Gathered around St Chad
On Saturday 23rd September we were delighted to be the goal of the 19-mile St Chad’s Pilgrimage, as an ecumenical group of nearly 150 pilgrims walked from St. Chad’s Roman Catholic Cathedral, Birmingham in commemoration of the 500th anniversary of the Protestant Reformation. It was a privilege for us to welcome a group which included Church leaders from different denominations, among them our own Bishop Michael.

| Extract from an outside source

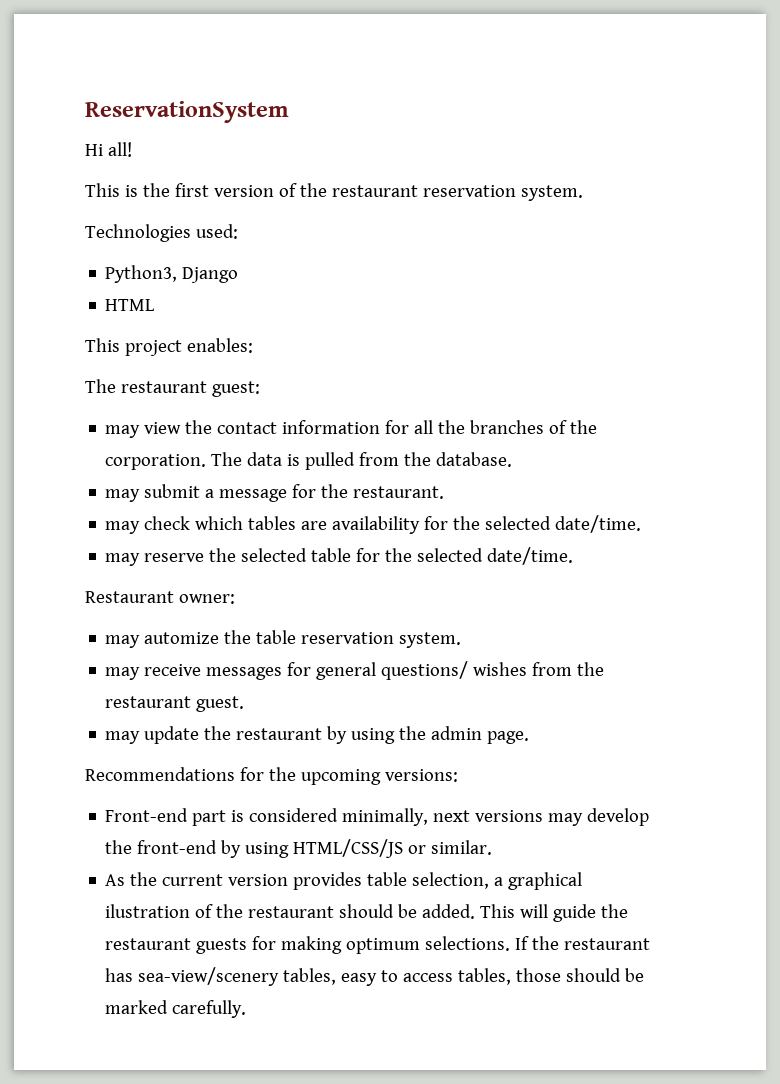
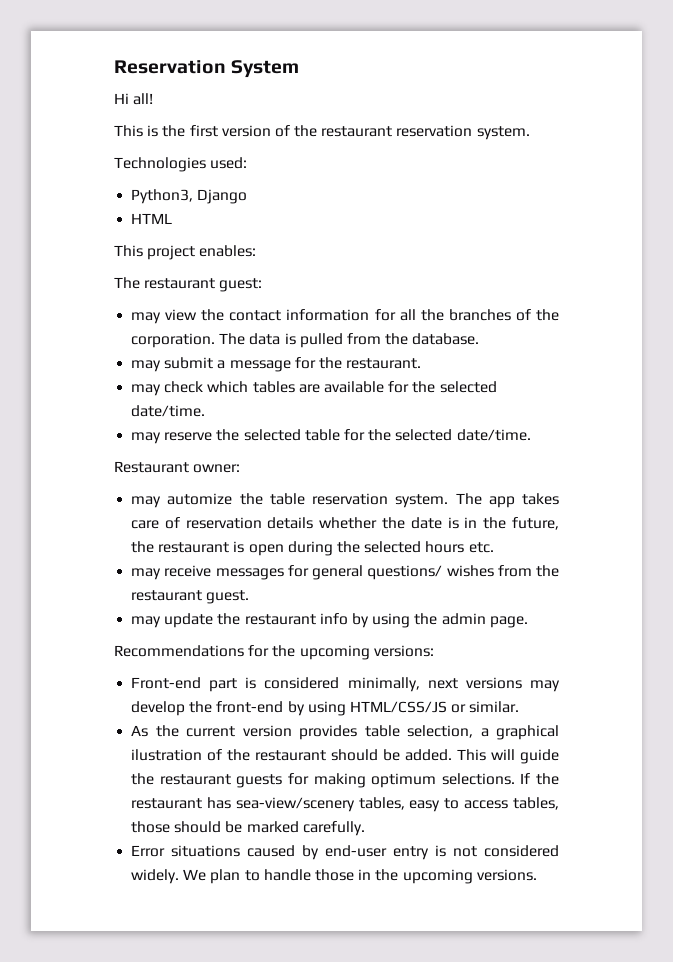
[85,101,289,123] ReservationSystem -> [114,60,300,78] Reservation System
[332,516,421,534] availability -> [323,381,384,393] available
(462, 640) none -> [455,493,559,508] [131,517,559,530] [131,541,494,556] The app takes care of reservation details whether the date is in the future, the restaurant is open during the selected hours etc.
(323, 734) none -> [319,613,348,625] info
(247, 1009) none -> [131,845,559,860] [131,869,537,884] // Error situations caused by end-user entry is not considered widely. We plan to handle those in the upcoming versions.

As the pilgrims arrived in the Cathedral after Evensong, the lively conversations and remarkably high level of energy testified to the experience of the walk. Canon Peter Holliday, himself one of the pilgrims, welcomed everyone to the Cathedral, and all were invited to gather around the site of the original burial place of St. Chad for a short act of worship. In a deeply moving act of ecumenical generosity, a relic of St Chad had been carried from St Chad’s Cathedral and rested for a brief period at the shrine here; almost certainly for the first time since the Reformation. Standing together as members of our different Christian traditions, in that place where prayer has been offered for so many centuries, served as a sign that the story of our shared past goes back further than the story of what divides us. It also reminds us of how the story of St Chad, with his gentle spirit and fierce love for the Gospel, is a very current source of inspiration for our mission and ministry in this place today.